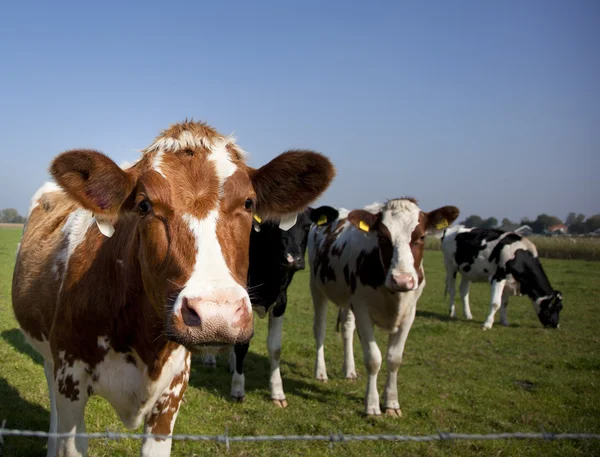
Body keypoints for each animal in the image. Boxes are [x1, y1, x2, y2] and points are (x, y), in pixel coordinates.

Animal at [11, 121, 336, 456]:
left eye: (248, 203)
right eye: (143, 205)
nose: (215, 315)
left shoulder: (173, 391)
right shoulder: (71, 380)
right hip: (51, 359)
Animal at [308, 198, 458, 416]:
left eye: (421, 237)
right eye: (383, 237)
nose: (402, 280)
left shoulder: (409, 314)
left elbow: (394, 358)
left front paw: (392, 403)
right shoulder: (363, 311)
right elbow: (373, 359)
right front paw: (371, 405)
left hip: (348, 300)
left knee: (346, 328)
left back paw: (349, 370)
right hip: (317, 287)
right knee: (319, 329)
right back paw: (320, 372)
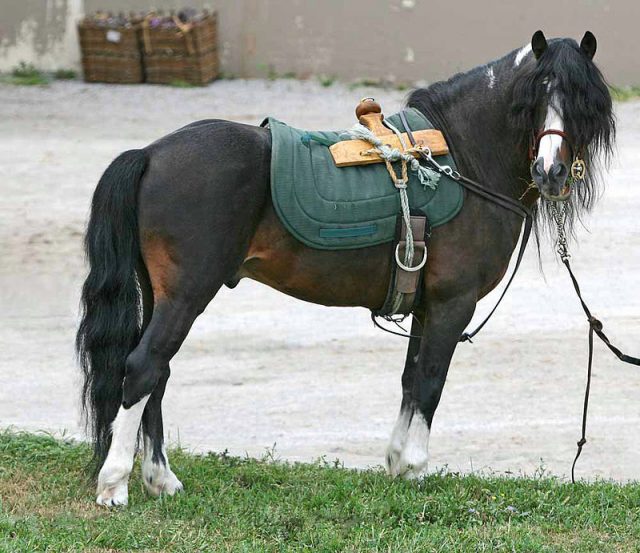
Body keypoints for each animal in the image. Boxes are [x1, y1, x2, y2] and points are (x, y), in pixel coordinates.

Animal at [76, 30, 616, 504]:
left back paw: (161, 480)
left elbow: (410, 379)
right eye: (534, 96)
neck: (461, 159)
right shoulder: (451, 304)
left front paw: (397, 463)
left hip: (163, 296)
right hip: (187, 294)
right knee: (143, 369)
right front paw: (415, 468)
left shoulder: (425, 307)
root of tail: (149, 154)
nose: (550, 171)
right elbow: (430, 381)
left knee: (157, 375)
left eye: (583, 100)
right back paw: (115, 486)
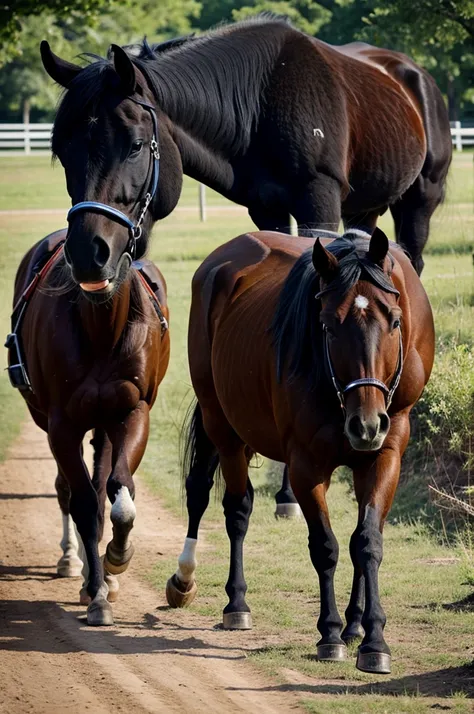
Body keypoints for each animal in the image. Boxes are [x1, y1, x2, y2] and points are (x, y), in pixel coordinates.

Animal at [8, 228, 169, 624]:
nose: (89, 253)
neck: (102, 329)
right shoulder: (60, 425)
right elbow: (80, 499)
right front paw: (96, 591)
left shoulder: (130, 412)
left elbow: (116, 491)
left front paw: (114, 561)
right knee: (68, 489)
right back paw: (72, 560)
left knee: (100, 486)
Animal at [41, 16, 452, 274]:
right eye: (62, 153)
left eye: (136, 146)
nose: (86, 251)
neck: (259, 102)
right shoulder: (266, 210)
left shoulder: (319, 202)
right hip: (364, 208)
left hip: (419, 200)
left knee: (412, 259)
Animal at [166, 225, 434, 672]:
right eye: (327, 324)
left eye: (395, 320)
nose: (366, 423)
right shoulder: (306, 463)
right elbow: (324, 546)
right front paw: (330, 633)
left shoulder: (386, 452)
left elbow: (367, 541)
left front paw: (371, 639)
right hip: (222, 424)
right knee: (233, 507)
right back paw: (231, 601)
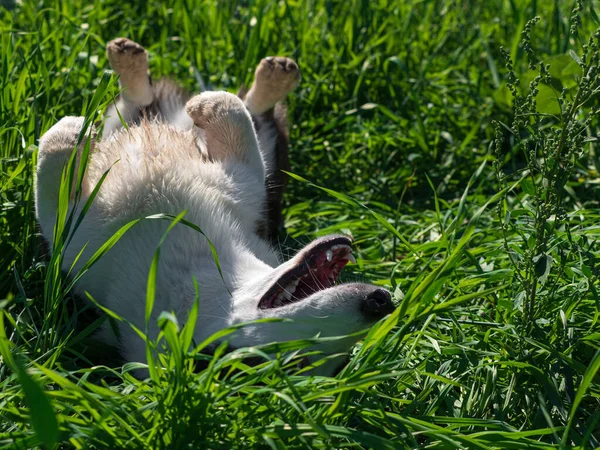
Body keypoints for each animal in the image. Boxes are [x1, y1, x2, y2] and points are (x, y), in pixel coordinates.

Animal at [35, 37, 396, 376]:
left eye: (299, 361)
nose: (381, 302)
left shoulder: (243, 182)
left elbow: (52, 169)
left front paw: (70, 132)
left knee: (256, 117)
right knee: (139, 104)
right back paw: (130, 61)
■ ■ ■ ■ ■
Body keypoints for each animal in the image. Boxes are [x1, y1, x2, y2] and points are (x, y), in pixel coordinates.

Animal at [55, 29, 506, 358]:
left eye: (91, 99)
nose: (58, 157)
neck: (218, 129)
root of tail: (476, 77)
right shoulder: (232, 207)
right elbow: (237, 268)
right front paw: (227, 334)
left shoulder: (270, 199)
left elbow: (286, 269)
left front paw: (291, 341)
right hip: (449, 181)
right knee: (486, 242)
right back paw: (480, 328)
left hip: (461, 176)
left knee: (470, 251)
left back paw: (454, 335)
■ ■ ■ ■ ■
● The problem
For this exercise, please set down exactly the lines of the listing above from the line with "left hip: (348, 300)" up to and including the line with "right eye: (62, 153)", and no pictures.

● Task output
left hip: (348, 300)
left knee: (346, 328)
left back paw: (349, 370)
right hip: (317, 287)
right knee: (319, 329)
right back paw: (320, 372)
Body keypoints for each animal in the image. Boxes are [x1, y1, x2, y2] and points are (x, y), in pixel coordinates.

Animal at [76, 30, 616, 504]:
left back paw: (161, 480)
left elbow: (410, 379)
right eye: (534, 96)
neck: (461, 159)
right shoulder: (451, 304)
left front paw: (397, 463)
left hip: (163, 296)
right hip: (187, 294)
right knee: (143, 369)
right front paw: (415, 468)
left shoulder: (425, 307)
root of tail: (149, 154)
nose: (550, 171)
right elbow: (430, 381)
left knee: (157, 375)
left eye: (583, 100)
right back paw: (115, 486)
Body keypoints for each animal in the image. Boxes are [x1, y1, x2, y2] and points are (x, y), in pixel coordinates.

Animal at [8, 228, 169, 624]:
nose: (89, 253)
neck: (102, 329)
right shoulder: (60, 425)
right elbow: (80, 499)
right front paw: (96, 591)
left shoulder: (130, 412)
left elbow: (116, 491)
left front paw: (114, 561)
right knee: (68, 489)
right back paw: (72, 560)
left knee: (100, 486)
Animal at [41, 16, 452, 274]:
right eye: (62, 153)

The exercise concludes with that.